Un match couperet entre deux géants européens
Le BMO Field de Toronto accueille ce vendredi soir l'un des affiches les plus attendues de ces seizièmes de finale : Portugal contre Croatie. Un duel 100 % UEFA, entre une Seleção classée cinquième nation mondiale et une Vatreni solidement installée à la onzième place du ranking FIFA. Vainqueur ou défaite, il n'y a pas d'autre issue possible — ou presque : en cas d'égalité après 90 minutes, les deux équipes s'expliqueront en prolongation, puis aux tirs au but si nécessaire. Une pression maximale, dès le coup d'envoi.
Le Portugal, solide mais pas flamboyant
Roberto Martínez peut se satisfaire d'une phase de groupes maîtrisée, même si son équipe a parfois manqué de flamboyance. La large victoire 5-0 contre l'Ouzbékistan a rassuré tout le monde, mais les deux nuls concédés — 1-1 face à la RD Congo et 0-0 contre la Colombie — témoignent d'une certaine irrégularité. Le Portugal arrive donc en huitièmes sans avoir encaissé de défaite, mais sans non plus avoir affiché la constance que l'on attend d'une équipe qui vise le titre.
L'animation offensive repose sur un collectif dense et talentueux. Cristiano Ronaldo, 41 ans et toujours présent dans cette Coupe du Monde, incarne à lui seul l'histoire de cette sélection. Mais c'est le duo Bruno Fernandes-Bernardo Silva qui donne le tempo au milieu, tandis que Gonçalo Ramos représente une option tranchante en pointe. João Neves, 21 ans à peine, confirme lui match après match qu'il appartient déjà à l'élite mondiale. En défense, Rúben Dias reste le patron d'une arrière-garde peu perméable, protégée par les réflexes de Diogo Costa dans les cages.
La Croatie, solide et dangereuse malgré les doutes
La Croatie a traversé sa phase de groupes avec des hauts et des bas significatifs. Une défaite 2-4 contre l'Angleterre a semé quelques doutes, mais les hommes de Zlatko Dalić ont su répondre avec deux victoires consécutives, 1-0 face au Panama puis 2-1 contre le Ghana. Cette capacité à rebondir, la Croatie en a fait une marque de fabrique depuis des années.

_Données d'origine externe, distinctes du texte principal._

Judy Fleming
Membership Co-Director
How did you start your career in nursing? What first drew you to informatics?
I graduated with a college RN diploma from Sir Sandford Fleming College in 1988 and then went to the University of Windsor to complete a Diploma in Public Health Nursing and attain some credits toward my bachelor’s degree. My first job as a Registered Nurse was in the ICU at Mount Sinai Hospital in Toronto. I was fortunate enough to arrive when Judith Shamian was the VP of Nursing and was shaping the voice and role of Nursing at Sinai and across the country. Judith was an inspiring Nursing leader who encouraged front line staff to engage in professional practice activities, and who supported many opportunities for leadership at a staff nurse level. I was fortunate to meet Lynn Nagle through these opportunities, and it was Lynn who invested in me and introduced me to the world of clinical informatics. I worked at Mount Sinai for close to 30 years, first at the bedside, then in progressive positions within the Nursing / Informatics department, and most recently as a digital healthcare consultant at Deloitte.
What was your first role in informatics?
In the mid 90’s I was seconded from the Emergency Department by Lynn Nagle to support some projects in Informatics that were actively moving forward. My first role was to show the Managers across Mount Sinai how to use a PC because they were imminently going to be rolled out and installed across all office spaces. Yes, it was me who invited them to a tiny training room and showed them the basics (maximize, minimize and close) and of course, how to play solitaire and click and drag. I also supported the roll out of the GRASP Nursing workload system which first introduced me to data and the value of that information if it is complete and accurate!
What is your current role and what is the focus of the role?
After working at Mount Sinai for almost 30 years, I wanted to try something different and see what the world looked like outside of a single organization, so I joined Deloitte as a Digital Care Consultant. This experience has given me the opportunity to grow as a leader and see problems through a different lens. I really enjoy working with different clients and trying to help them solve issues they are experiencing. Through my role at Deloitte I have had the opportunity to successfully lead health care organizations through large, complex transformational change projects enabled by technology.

Luka Modrić, 40 ans, dispute vraisemblablement sa dernière Coupe du Monde et semble décidé à écrire un dernier chapitre digne de sa légende. Autour de lui, Mateo Kovacic apporte sa vista et son dynamisme, pendant qu'Andrej Kramaric reste la menace principale dans le dernier tiers. Josko Gvardiol, 24 ans, incarne lui l'avenir de cette défense croate et sera un adversaire de taille pour les attaquants portugais. Dans les buts, Dominik Livakovic est un habitué des grandes soirées et des séances de tirs au but, ce qui n'est pas anodin dans un match à élimination directe.
Le duel clé : Bruno Fernandes face au bloc croate
Le capitaine de Manchester United sera sans doute l'homme à surveiller en priorité. Créateur en chef de la Seleção, il doit trouver les espaces dans un bloc croate réputé pour sa discipline tactique et sa solidité collective. Si Bruno Fernandes parvient à dicter le rythme et à combiner avec Bernardo Silva dans les espaces intermédiaires, le Portugal aura un avantage décisif. En face, Kovacic et le jeune Petar Sučić auront la mission ingrate de contenir cette créativité.
Quel rapport de forces ?
Sur le papier, le Portugal part légèrement favori, notamment grâce à son classement FIFA supérieur et à la densité de son effectif. Mais la Croatie a une expertise rare dans les matchs à élimination directe : finaliste en 2018, troisième en 2022, les Vatreni savent gérer la pression des grands rendez-vous. L'expérience accumulée par Modrić et ses coéquipiers dans ces moments de vérité en fait un adversaire redoutable, capable de faire tomber n'importe quelle équipe sur un mauvais soir.